The live birth of a healthy unaffected child following accurate genetic diagnosis and positive outcomes of all aspects of assisted reproduction depicts the overall success of PGT25,28. This study is the first account of the routine use of blastocysts for PGT and diagnosis of sickle cell anemia in Nigeria. Although both procedures were carried out at different times, the genetic analysis performed for both techniques was the same. Thus we demonstrate here that blastocyst biopsy may produce better outcomes with respect to pregnancy and implantation rates if compared with cleavage biopsy. This may be because of little to no damage to the embryos during trophectoderm biopsy as the blastocysts survived better and continued the developmental process. Our data may also support the evidence that blastocysts have a lower degree of chromosomal abnormalities29,30, thus making embryo biopsy and diagnosis very viable at this stage19. Our observations may also coincide with proof of reduction in the level of mosaicism found compared with that of cleavage stage embryos previously reported here31.
Embryo survival with respect to the implantation potential after biopsy must be considered. To counter the problem of mosaicism in cleavage embryos, 2 blastomere biopsy may be implemented although this can deplete embryonic mass resulting in less favorable clinical outcomes19,34. In blastocyst biopsy, the inner cell mass that eventually become the fetus will unlikely be damaged, as there has been preferential removal of the more accessible trophectoderm cells, which contribute only to placental tissues, thereby reducing trauma to the embryo. This, in turn, reduces probable ethical issues associated with trophectoderm biopsy2,35. However small this study is, the implantation rates (group A: 3.7%; group B: 32.1%), suggest that trophectoderm biopsy favors a higher implantation rate compared to cleavage biopsy.

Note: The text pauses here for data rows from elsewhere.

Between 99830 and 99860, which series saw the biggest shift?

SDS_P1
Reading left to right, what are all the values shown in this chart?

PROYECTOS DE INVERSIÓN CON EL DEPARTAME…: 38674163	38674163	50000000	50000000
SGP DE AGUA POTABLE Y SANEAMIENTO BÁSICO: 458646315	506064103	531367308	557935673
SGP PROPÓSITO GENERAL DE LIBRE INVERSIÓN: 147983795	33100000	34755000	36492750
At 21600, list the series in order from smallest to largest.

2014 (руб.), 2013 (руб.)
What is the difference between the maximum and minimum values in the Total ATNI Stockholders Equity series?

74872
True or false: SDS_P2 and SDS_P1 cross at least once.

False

In summary we have successfully demonstrated the use of both techniques of embryo biopsy. Our study indicates that trophectoderm biopsy incorporated in PGT protocols is a feasible method of improving outcomes in the prevention of pregnancies affected by this hereditary disorder. Although therapeutic trials are being performed for the “correction” of the hemoglobin S abnormality, PGT offers a prophylactic therapy to sickle cell anemia.

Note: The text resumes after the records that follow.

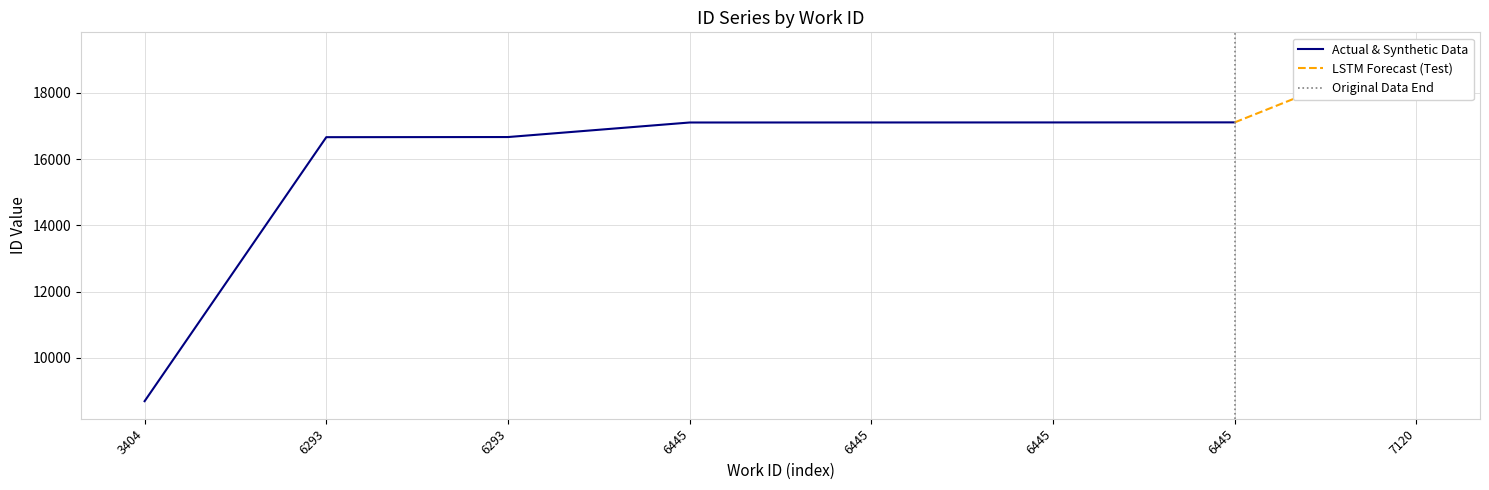

Which series has the largest total across all categories?

Actual & Synthetic Data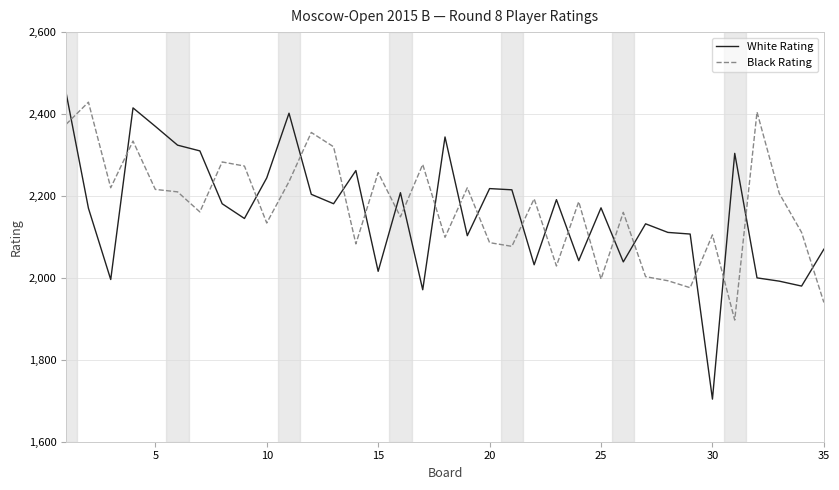

What is the difference between the maximum and minimum values in the White Rating series?

747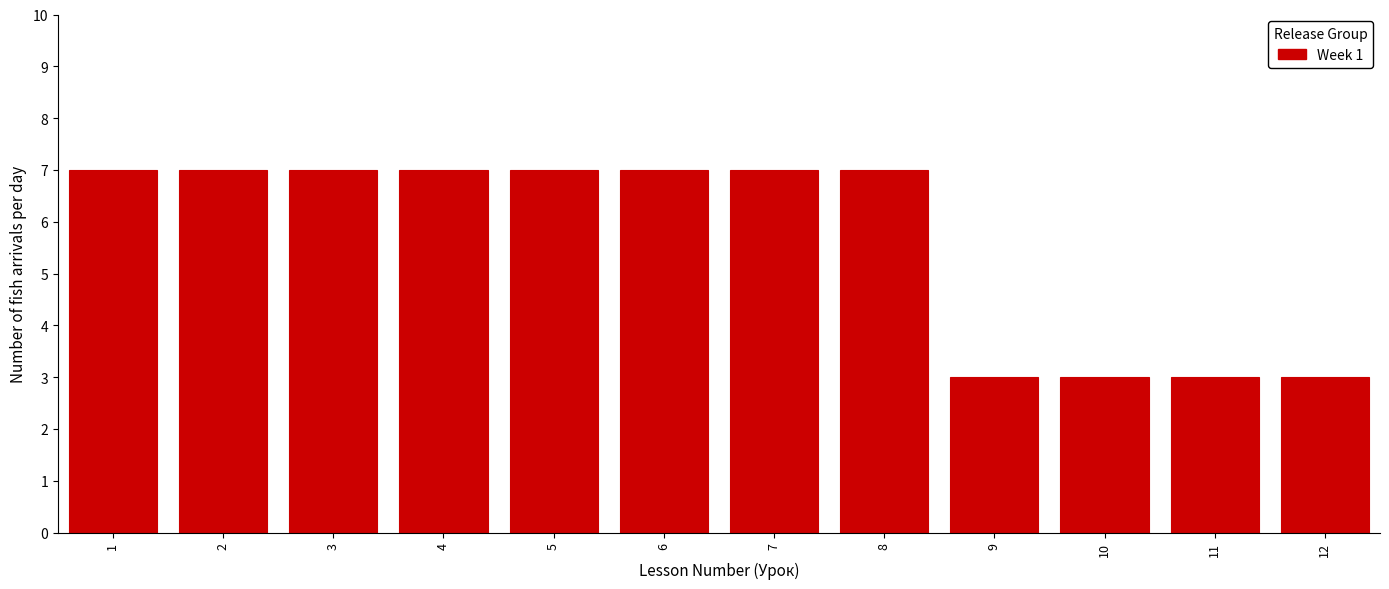

Reading right to left, transcribe all the data shown in this chart.

3	3	3	3	7	7	7	7	7	7	7	7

Further studies with a greater patient pool and more published data on the process of trophectoderm biopsy should be encouraged as this may even demonstrate an overall advantage of such an approach.
An abstract on this study was presented at the 2017 ASRM Scientific Congress & Expo.
The authors declare that they have no financial conflict of interest with regard to the content of this report.